Working data below:

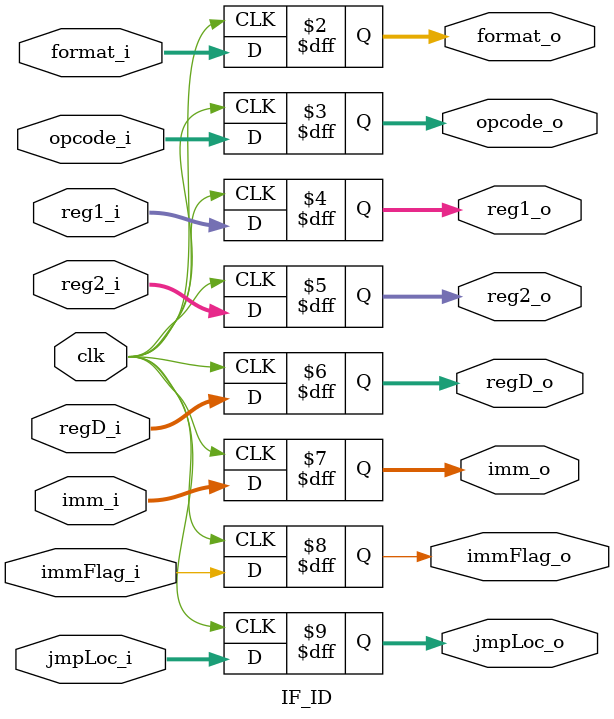
<source format=sv>
module IF_ID(
		input clk,
		input [1:0] format_i,
		input [3:0] opcode_i,
		input [2:0] reg1_i, reg2_i, regD_i,
		input [2:0] imm_i,
		input immFlag_i,
		input [15:0] jmpLoc_i,
		output reg [1:0] format_o,
		output reg [3:0] opcode_o,
		output reg [2:0] reg1_o, reg2_o, regD_o,
		output reg [2:0] imm_o,
		output reg immFlag_o,
		output reg [15:0] jmpLoc_o
	);

always_ff @ (posedge clk)
begin
	format_o  <= format_i;
	opcode_o  <= opcode_i;
	reg1_o    <= reg1_i;
	reg2_o    <= reg2_i;
	regD_o    <= regD_i;
	imm_o     <= imm_i;
	immFlag_o <= immFlag_i;
	jmpLoc_o  <= jmpLoc_i;
end

endmodule
</source>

End of Working data.

→ Problem:
Set down the lines above exactly as written. Begin at the line containing "always_ff @ (posedge clk)" and stop after the last line.

→ Expected answer:
always_ff @ (posedge clk)
begin
	format_o  <= format_i;
	opcode_o  <= opcode_i;
	reg1_o    <= reg1_i;
	reg2_o    <= reg2_i;
	regD_o    <= regD_i;
	imm_o     <= imm_i;
	immFlag_o <= immFlag_i;
	jmpLoc_o  <= jmpLoc_i;
end

endmodule
</source>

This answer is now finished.